> **Consigne 1**
Convertissez toutes les lignes des enregistrements de suivi de points ci-dessous en une liste JSON de chaînes, une chaîne par ligne, sans les lignes vides. Les images doivent être exclues de la réponse.

> **Texte extrait**
···

L’étude met également en évidence que la production de la pêche illégale pourrait être jusqu’à quatre fois supérieure à celle des navires légaux, en particulier en ce qui concerne des espèces prisées comme l’acoupa rouge. En 2023, la pêche côtière légale en Guyane représentait 1 958 tonnes sur une production totale de 3 272 tonnes pour l’ensemble de la filière. Comparativement, les rendements des pêcheurs illégaux pourraient atteindre des niveaux bien plus élevés, bien que ces estimations soient jugées conservatrices. Les données ne prennent pas en compte l’activité nocturne ni celle exercée les week-ends, deux périodes où l’activité illégale serait particulièrement intense, selon les témoignages des pêcheurs locaux.
Les impacts écologiques dévastateurs
La pêche illégale n’affecte pas seulement les ressources halieutiques ; elle a également des répercussions désastreuses sur l’écosystème marin guyanais, qui abrite plusieurs espèces protégées. Les filets dérivants, parfois longs de plusieurs kilomètres, utilisés par les pêcheurs étrangers causent des ravages chez les tortues marines, en particulier la tortue luth, ainsi que chez les dauphins de Guyane (sotalies). Ces espèces, toutes inscrites sur la liste rouge de l’Union internationale pour la conservation de la nature (UICN), voient leurs populations décliner rapidement en raison de la surpêche et des méthodes de capture destructrices.

···

> **Consigne 2**
Dupliquez intégralement le texte sur la pêche illégale en Guyane, sans aucune modification.

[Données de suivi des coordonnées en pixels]
···

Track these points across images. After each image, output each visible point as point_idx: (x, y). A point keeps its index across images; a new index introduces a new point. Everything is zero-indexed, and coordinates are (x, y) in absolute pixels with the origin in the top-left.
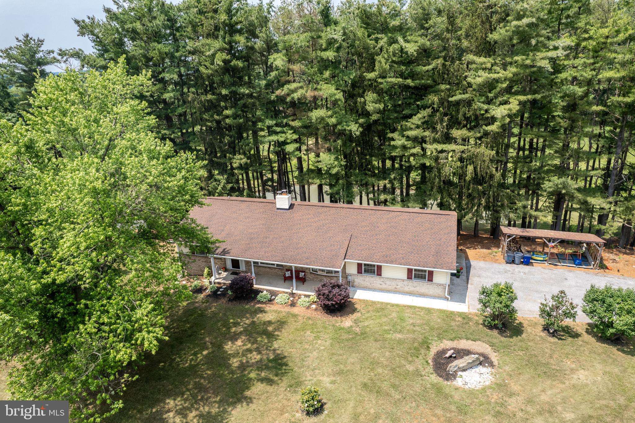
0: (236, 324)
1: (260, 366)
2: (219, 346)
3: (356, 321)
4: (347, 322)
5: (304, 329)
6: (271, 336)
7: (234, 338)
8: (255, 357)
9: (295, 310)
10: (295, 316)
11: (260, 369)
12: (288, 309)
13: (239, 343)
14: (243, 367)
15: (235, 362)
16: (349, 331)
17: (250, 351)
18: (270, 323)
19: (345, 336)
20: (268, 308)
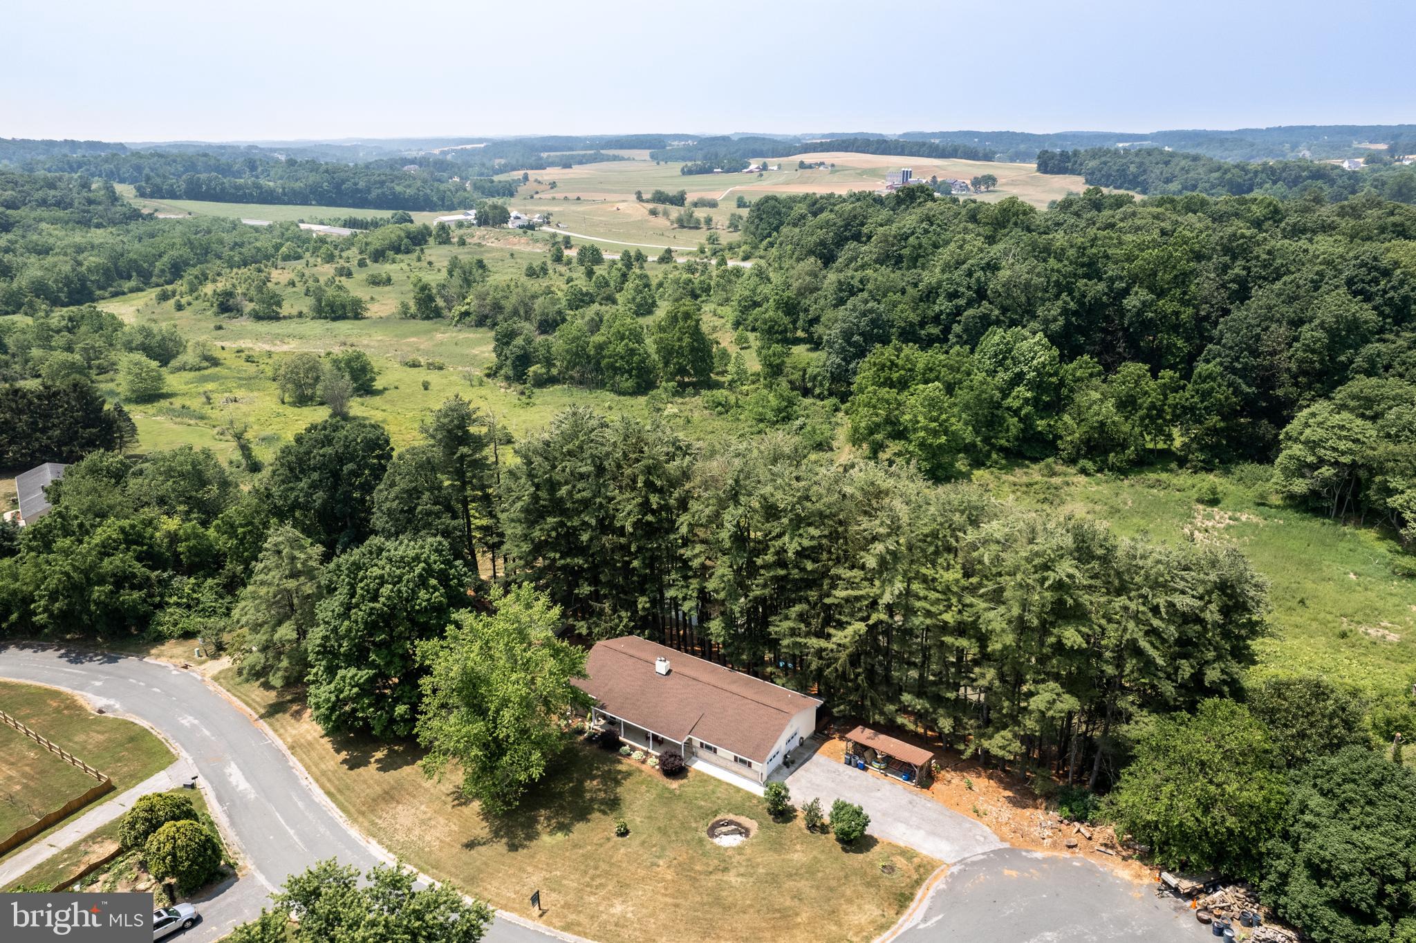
0: (598, 768)
1: (603, 802)
2: (581, 782)
3: (680, 786)
4: (674, 785)
5: (642, 783)
6: (618, 783)
7: (593, 778)
8: (602, 795)
9: (643, 767)
10: (641, 771)
11: (602, 803)
12: (638, 765)
13: (595, 783)
14: (592, 800)
15: (588, 796)
16: (672, 792)
17: (600, 790)
18: (620, 772)
19: (667, 795)
20: (625, 761)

···

> **Réponse rédigée 1**
[
  "Track these points across images. After each image, output each visible point as point_idx: (x, y). A point keeps its index across images; a new index introduces a new point. Everything is zero-indexed, and coordinates are (x, y) in absolute pixels with the origin in the top-left.",
  "0: (236, 324)",
  "1: (260, 366)",
  "2: (219, 346)",
  "3: (356, 321)",
  "4: (347, 322)",
  "5: (304, 329)",
  "6: (271, 336)",
  "7: (234, 338)",
  "8: (255, 357)",
  "9: (295, 310)",
  "10: (295, 316)",
  "11: (260, 369)",
  "12: (288, 309)",
  "13: (239, 343)",
  "14: (243, 367)",
  "15: (235, 362)",
  "16: (349, 331)",
  "17: (250, 351)",
  "18: (270, 323)",
  "19: (345, 336)",
  "20: (268, 308)",
  "0: (598, 768)",
  "1: (603, 802)",
  "2: (581, 782)",
  "3: (680, 786)",
  "4: (674, 785)",
  "5: (642, 783)",
  "6: (618, 783)",
  "7: (593, 778)",
  "8: (602, 795)",
  "9: (643, 767)",
  "10: (641, 771)",
  "11: (602, 803)",
  "12: (638, 765)",
  "13: (595, 783)",
  "14: (592, 800)",
  "15: (588, 796)",
  "16: (672, 792)",
  "17: (600, 790)",
  "18: (620, 772)",
  "19: (667, 795)",
  "20: (625, 761)"
]

> **Réponse rédigée 2**
L’étude met également en évidence que la production de la pêche illégale pourrait être jusqu’à quatre fois supérieure à celle des navires légaux, en particulier en ce qui concerne des espèces prisées comme l’acoupa rouge. En 2023, la pêche côtière légale en Guyane représentait 1 958 tonnes sur une production totale de 3 272 tonnes pour l’ensemble de la filière. Comparativement, les rendements des pêcheurs illégaux pourraient atteindre des niveaux bien plus élevés, bien que ces estimations soient jugées conservatrices. Les données ne prennent pas en compte l’activité nocturne ni celle exercée les week-ends, deux périodes où l’activité illégale serait particulièrement intense, selon les témoignages des pêcheurs locaux.
Les impacts écologiques dévastateurs
La pêche illégale n’affecte pas seulement les ressources halieutiques ; elle a également des répercussions désastreuses sur l’écosystème marin guyanais, qui abrite plusieurs espèces protégées. Les filets dérivants, parfois longs de plusieurs kilomètres, utilisés par les pêcheurs étrangers causent des ravages chez les tortues marines, en particulier la tortue luth, ainsi que chez les dauphins de Guyane (sotalies). Ces espèces, toutes inscrites sur la liste rouge de l’Union internationale pour la conservation de la nature (UICN), voient leurs populations décliner rapidement en raison de la surpêche et des méthodes de capture destructrices.